Transcribed page contents
[Start of section]

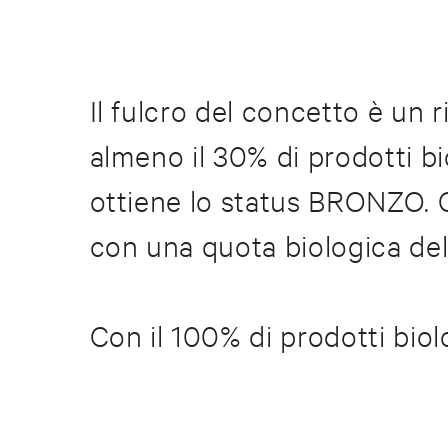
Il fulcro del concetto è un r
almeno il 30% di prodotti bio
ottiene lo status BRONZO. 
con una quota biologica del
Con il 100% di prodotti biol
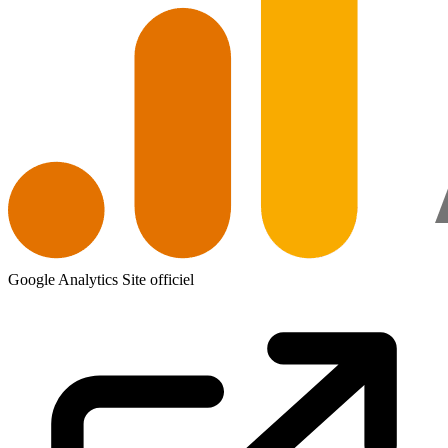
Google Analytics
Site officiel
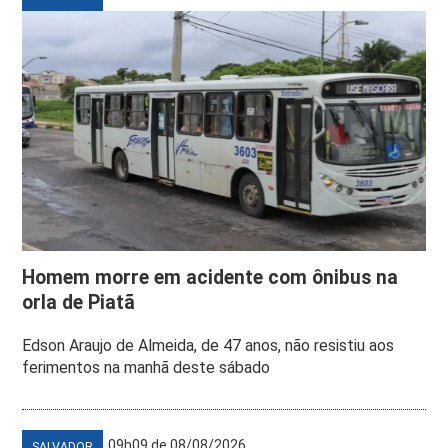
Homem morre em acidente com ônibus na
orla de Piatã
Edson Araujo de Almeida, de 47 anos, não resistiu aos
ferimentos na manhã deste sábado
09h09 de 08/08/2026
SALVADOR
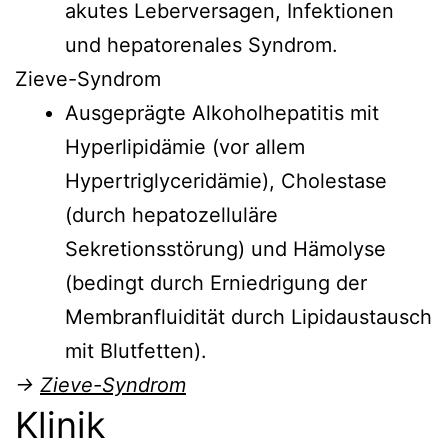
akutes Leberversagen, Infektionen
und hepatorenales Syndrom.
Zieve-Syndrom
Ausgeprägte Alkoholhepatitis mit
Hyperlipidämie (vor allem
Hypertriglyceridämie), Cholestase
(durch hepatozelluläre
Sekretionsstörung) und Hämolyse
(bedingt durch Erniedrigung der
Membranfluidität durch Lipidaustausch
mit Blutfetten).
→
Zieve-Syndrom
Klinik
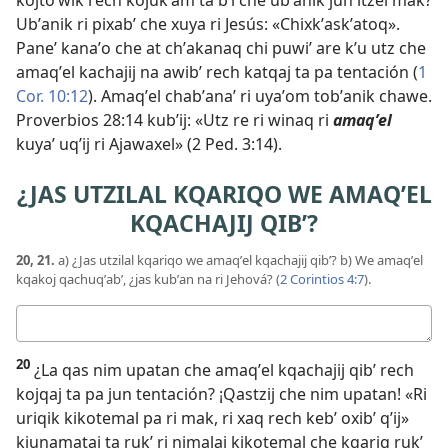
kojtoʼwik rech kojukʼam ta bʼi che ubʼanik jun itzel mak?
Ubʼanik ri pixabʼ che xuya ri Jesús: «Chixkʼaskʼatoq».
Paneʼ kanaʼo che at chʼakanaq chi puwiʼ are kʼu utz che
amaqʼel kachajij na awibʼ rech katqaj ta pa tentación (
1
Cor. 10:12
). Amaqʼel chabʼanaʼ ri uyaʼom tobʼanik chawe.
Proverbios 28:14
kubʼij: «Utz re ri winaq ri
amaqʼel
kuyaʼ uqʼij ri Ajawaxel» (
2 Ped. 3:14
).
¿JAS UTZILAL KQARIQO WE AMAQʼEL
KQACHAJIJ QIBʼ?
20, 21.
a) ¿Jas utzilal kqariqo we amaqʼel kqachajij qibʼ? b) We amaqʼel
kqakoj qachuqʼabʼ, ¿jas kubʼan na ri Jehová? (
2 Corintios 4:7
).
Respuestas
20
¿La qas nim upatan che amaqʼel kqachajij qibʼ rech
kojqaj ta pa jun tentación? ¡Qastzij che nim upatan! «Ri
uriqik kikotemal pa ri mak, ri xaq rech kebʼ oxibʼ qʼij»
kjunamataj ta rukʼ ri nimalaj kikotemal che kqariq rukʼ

[End of section]
[Start of section]

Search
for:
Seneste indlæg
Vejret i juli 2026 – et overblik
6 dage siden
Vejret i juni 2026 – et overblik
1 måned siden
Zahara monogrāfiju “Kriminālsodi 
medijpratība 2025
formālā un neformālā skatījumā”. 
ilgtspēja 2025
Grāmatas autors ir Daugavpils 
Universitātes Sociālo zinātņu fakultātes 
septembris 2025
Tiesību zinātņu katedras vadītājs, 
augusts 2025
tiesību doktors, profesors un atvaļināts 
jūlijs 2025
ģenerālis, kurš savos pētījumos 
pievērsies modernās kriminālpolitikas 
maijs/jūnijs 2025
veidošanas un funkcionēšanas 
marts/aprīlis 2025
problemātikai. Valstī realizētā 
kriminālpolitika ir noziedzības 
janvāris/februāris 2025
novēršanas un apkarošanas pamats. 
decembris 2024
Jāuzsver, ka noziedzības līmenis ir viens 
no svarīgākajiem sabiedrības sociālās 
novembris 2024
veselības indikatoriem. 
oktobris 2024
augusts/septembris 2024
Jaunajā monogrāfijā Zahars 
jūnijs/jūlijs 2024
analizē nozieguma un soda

[End of section]

- _Exercise brief_
Please count the lines above containing "upatan"; number only.

- _Exercise output_
2